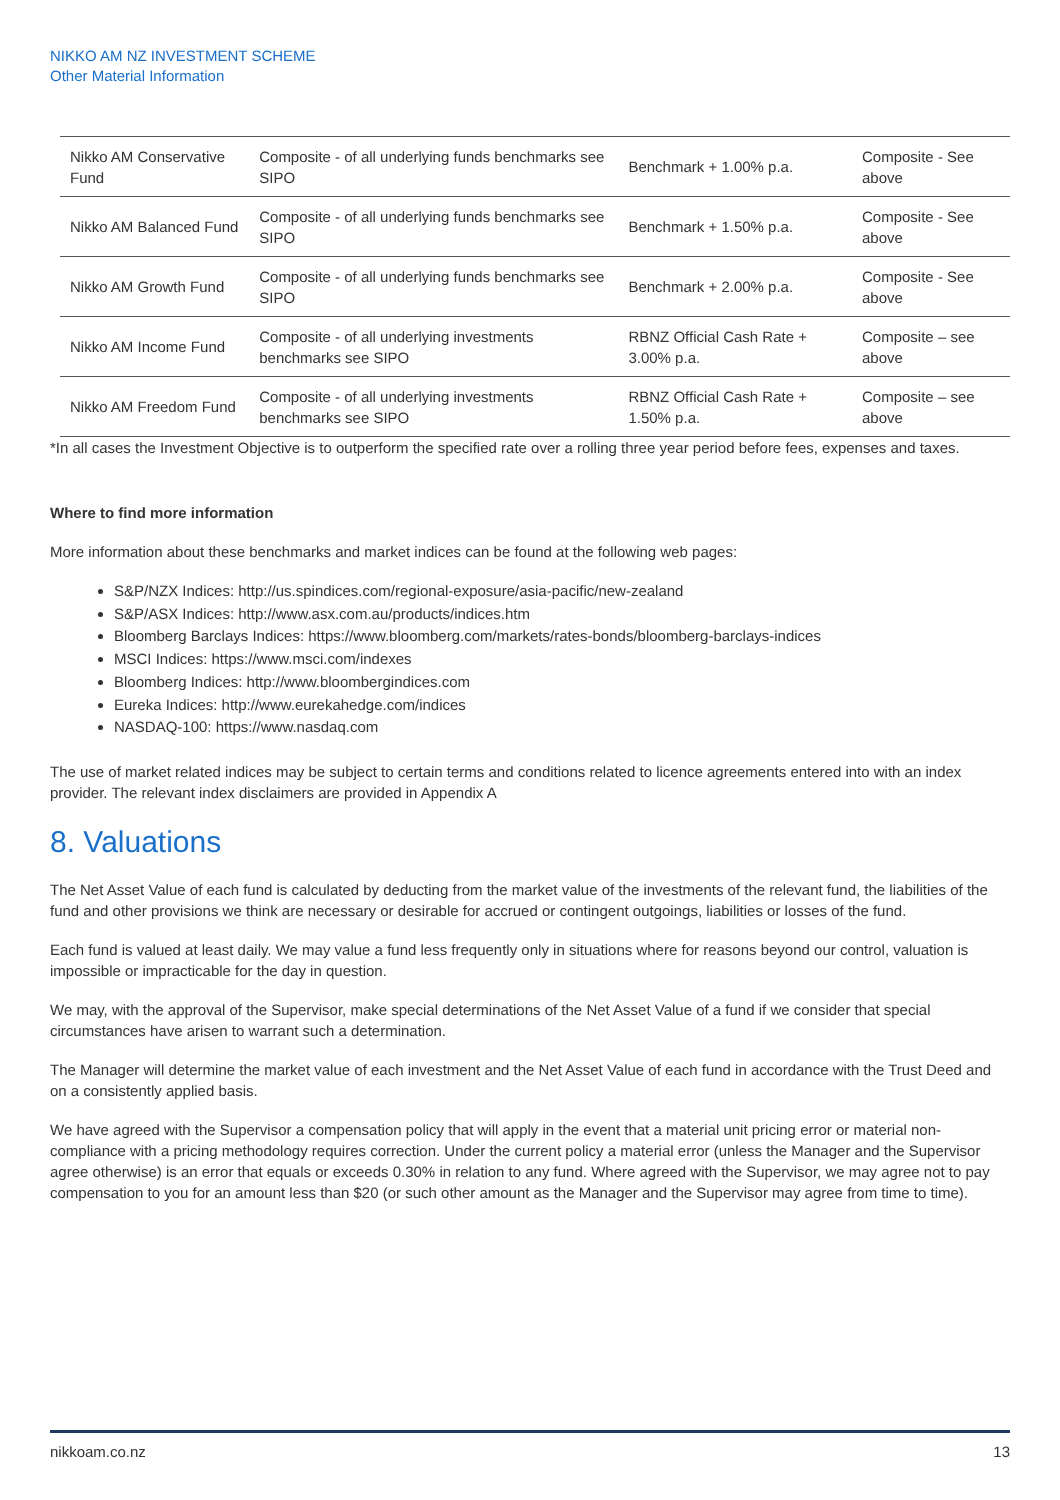NIKKO AM NZ INVESTMENT SCHEME
Other Material Information
| Nikko AM Conservative Fund | Composite - of all underlying funds benchmarks see SIPO | Benchmark + 1.00% p.a. | Composite - See above |
| Nikko AM Balanced Fund | Composite - of all underlying funds benchmarks see SIPO | Benchmark + 1.50% p.a. | Composite - See above |
| Nikko AM Growth Fund | Composite - of all underlying funds benchmarks see SIPO | Benchmark + 2.00% p.a. | Composite - See above |
| Nikko AM Income Fund | Composite - of all underlying investments benchmarks see SIPO | RBNZ Official Cash Rate + 3.00% p.a. | Composite – see above |
| Nikko AM Freedom Fund | Composite - of all underlying investments benchmarks see SIPO | RBNZ Official Cash Rate + 1.50% p.a. | Composite – see above |
*In all cases the Investment Objective is to outperform the specified rate over a rolling three year period before fees, expenses and taxes.
Where to find more information
More information about these benchmarks and market indices can be found at the following web pages:
S&P/NZX Indices: http://us.spindices.com/regional-exposure/asia-pacific/new-zealand
S&P/ASX Indices: http://www.asx.com.au/products/indices.htm
Bloomberg Barclays Indices: https://www.bloomberg.com/markets/rates-bonds/bloomberg-barclays-indices
MSCI Indices: https://www.msci.com/indexes
Bloomberg Indices: http://www.bloombergindices.com
Eureka Indices: http://www.eurekahedge.com/indices
NASDAQ-100: https://www.nasdaq.com
The use of market related indices may be subject to certain terms and conditions related to licence agreements entered into with an index provider. The relevant index disclaimers are provided in Appendix A
8. Valuations
The Net Asset Value of each fund is calculated by deducting from the market value of the investments of the relevant fund, the liabilities of the fund and other provisions we think are necessary or desirable for accrued or contingent outgoings, liabilities or losses of the fund.
Each fund is valued at least daily. We may value a fund less frequently only in situations where for reasons beyond our control, valuation is impossible or impracticable for the day in question.
We may, with the approval of the Supervisor, make special determinations of the Net Asset Value of a fund if we consider that special circumstances have arisen to warrant such a determination.
The Manager will determine the market value of each investment and the Net Asset Value of each fund in accordance with the Trust Deed and on a consistently applied basis.
We have agreed with the Supervisor a compensation policy that will apply in the event that a material unit pricing error or material non-compliance with a pricing methodology requires correction. Under the current policy a material error (unless the Manager and the Supervisor agree otherwise) is an error that equals or exceeds 0.30% in relation to any fund. Where agreed with the Supervisor, we may agree not to pay compensation to you for an amount less than $20 (or such other amount as the Manager and the Supervisor may agree from time to time).
nikkoam.co.nz 13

Your task: The answer must be all the lines above that hold the word "Bloomberg".

Solution below:
Bloomberg Barclays Indices: https://www.bloomberg.com/markets/rates-bonds/bloomberg-barclays-indices
Bloomberg Indices: http://www.bloombergindices.com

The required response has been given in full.